On June 26th, 2000, Bill Clinton announced from the White House that the first draft of the human genome sequence was available, and the world continued to investigate. However, the banks where the information is deposited have little data on Latin Americans and even less on the Mexican genome.
During Tecnológico de Monterrey’s first Genomics in Health Conference, TecSalud launched the oriGen Project, an initiative that will study the DNA of 100,000 Mexicans.
At the gathering, 10 well-known genomics and healthcare thought leaders explained the benefits of this research.
They agreed that opening up and sharing genomic data will be an essential component to advancing precision medicine, wellness science, and disease prevention.
A databank for understanding the Mexican genome
The human genome is unique to each individual but understanding general health data enables advances in preventive medicine.
Esteban Parra, Director of the Department of Anthropology at the University of Toronto, said that some populations, such as the Mexican one, have poor genetic representation.
“There is a geographic imbalance and fixing this bias will give access to more diversity with greater detail, which will provide researchers with more evidence,” he said.
Rolando González, head of Poblar, an initiative aiming to put together the genetic map of Argentina, told at the Conference that “Latin American populations have a special background. These genetic variants are associated with populations that we know.”

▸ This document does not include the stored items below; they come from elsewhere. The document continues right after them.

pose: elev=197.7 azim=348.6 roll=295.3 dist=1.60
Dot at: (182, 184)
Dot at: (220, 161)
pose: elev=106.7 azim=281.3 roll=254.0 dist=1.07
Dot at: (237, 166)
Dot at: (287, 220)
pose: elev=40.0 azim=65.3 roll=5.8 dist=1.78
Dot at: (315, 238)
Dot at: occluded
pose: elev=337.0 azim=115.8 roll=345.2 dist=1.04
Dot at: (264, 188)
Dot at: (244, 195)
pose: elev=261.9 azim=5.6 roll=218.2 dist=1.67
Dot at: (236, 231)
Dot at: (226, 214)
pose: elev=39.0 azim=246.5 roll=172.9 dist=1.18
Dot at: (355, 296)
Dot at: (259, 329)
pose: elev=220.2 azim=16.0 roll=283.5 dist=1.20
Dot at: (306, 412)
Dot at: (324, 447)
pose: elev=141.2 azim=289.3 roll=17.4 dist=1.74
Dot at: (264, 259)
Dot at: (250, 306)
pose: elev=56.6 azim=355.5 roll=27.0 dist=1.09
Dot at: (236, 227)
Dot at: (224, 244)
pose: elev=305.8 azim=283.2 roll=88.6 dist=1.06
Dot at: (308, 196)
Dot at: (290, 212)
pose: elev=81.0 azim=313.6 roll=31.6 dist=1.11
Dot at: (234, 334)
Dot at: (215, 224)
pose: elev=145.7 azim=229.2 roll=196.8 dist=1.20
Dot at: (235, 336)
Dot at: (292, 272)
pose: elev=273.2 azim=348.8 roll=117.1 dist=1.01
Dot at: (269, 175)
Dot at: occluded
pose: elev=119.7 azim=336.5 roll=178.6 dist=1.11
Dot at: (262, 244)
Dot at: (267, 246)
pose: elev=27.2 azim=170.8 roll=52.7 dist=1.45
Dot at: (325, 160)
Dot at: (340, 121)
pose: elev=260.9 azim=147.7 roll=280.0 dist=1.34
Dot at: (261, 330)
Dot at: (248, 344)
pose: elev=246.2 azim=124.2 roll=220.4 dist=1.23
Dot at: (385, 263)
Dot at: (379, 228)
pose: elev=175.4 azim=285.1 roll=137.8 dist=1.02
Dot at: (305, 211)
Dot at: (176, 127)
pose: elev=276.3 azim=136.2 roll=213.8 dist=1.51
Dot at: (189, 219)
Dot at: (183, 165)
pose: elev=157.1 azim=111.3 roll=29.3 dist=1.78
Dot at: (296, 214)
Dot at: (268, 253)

The study of genetic data consists of two parts: the genome and the phenome, a reflection of the individual’s lifestyle and other variables such as the environment.
Adding these together allows us to map the genetic risk of a population and prevent chronic diseases such as diabetes, obesity, and cancer in a timely manner.
Meanwhile, the oriGen Project will enable us to address the lack of data on the Mexican population and is an important window into personalized medicine.
“It’s very important to have data from different biographies, because the information acquired in one doesn’t apply in another,” explained Josep M. Mercader, a research scientist at the Broad Institute, an organization from the Massachusetts Institute of Technology (MIT) and Harvard that researches genomic medicine.
The information collected will require data science to store and interpret it correctly.
Wellness and prevention science
The human genome can go further. With artificial intelligence (AI), it’s possible to predict and prevent chronic diseases.
“Wellness and prevention science can prevent and reverse disease, including aging,” said Leroy Hood, Co-Founder of the Institute for Systems Biology (ISB) and Chief Scientific Officer at Providence, a non-profit health system.
Hood is certain that healthy aging is possible, but “these types of projects require mass data and artificial intelligence.”
The researcher and his team have collected data from one million people and, with artificial intelligence, intend to address the five major challenges to modern medicine:
- Quality
- Cost (saving on critical diseases)
- Rapid population aging
- The chronic disease explosion
- Opened biobanks for everyone
A resource for everyone
Carlos Bustamante, CEO of biotechnology company Galatea Bio, started his speech by asking, “How do we offer precision health to all?”
The expert said that “genetic data is more valuable than all the oil in the world” and that he hopes to create a biobank of all America with more than 10 million genomes by 2025.
Bustamante’s vision is to give individuals and families control of their digital health data so they can find out how it is used, by whom, and for what purpose.
“Artificial intelligence isn’t enough for this. A multidisciplinary team is also required to mine the data,” he said.
According to Dr. Bustamante, we need to decentralize information. He recommends opening up the data to everyone, something as simple as having it on your cellphone and being able to consult and use it to your benefit.
Iscia Lopes Cendes, head of the Molecular Genetics Laboratory at the Department of Medical Genetics in the Faculty of Medical Sciences of the University of Campinas in Brazil, explained that the challenge is integrating the information.
Lopes is part of the Brazilian Initiative on Precision Medicine (BIPMed), and her job is to create data acquisition protocols between populations with genetic similarities.
She said that sharing genetic data is contributing to precision medicine and accelerating the progress in human health.